■ Problem to solve
Count the lines in the material below that contain the string "snow". Reply with that number alone.

■ Task data
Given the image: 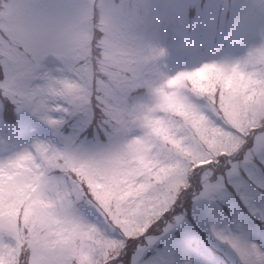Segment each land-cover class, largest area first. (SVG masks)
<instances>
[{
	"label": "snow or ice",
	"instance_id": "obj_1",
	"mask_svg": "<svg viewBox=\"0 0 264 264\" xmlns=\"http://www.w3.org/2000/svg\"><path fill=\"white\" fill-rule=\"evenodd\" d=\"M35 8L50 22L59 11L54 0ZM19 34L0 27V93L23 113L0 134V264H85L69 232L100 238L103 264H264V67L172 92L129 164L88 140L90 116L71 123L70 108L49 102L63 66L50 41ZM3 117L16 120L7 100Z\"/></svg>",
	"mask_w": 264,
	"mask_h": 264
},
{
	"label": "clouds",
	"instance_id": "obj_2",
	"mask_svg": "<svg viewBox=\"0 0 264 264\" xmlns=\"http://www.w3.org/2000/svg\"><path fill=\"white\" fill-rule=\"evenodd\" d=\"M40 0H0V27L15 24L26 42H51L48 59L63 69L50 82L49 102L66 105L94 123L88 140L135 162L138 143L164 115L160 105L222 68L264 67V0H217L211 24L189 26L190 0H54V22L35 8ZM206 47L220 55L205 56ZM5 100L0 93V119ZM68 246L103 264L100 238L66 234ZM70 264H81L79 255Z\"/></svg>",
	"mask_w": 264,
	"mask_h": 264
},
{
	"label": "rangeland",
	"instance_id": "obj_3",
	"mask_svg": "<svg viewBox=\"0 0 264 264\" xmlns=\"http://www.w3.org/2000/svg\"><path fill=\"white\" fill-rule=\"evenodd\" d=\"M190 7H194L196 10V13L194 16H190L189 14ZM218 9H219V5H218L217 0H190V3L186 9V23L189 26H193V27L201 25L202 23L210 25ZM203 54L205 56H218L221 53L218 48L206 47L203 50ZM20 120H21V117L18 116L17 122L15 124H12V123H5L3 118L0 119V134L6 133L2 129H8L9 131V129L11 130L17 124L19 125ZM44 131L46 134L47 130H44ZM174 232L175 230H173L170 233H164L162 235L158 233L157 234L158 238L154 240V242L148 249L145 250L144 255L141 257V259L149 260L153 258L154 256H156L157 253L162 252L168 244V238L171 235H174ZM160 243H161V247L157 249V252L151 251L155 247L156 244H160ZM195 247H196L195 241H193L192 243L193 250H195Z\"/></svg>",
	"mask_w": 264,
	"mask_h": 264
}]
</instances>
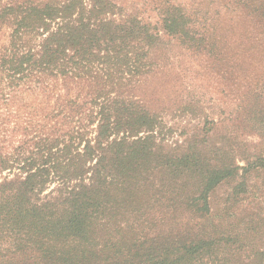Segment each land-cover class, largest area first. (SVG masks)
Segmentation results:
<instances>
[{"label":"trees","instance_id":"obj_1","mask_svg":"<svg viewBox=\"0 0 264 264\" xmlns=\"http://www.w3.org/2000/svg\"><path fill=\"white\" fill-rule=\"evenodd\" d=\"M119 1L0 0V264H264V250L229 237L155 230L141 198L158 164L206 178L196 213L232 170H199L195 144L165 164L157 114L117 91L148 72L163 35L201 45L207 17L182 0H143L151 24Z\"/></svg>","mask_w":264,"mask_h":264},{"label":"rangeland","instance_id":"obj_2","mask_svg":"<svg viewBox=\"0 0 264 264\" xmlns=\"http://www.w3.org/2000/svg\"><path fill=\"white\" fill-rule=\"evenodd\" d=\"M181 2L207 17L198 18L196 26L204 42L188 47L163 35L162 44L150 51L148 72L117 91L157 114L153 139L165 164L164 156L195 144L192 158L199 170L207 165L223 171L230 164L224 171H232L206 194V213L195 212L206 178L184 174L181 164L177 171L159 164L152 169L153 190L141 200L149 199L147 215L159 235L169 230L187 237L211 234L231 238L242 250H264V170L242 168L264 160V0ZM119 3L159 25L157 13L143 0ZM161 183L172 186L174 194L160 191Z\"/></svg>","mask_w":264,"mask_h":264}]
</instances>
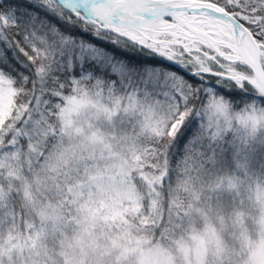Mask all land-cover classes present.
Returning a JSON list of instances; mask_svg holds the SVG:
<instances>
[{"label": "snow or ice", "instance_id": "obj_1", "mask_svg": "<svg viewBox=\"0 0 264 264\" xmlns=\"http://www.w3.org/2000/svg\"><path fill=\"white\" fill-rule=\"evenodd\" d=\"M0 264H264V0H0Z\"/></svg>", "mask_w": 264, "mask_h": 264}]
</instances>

■ Finished task
2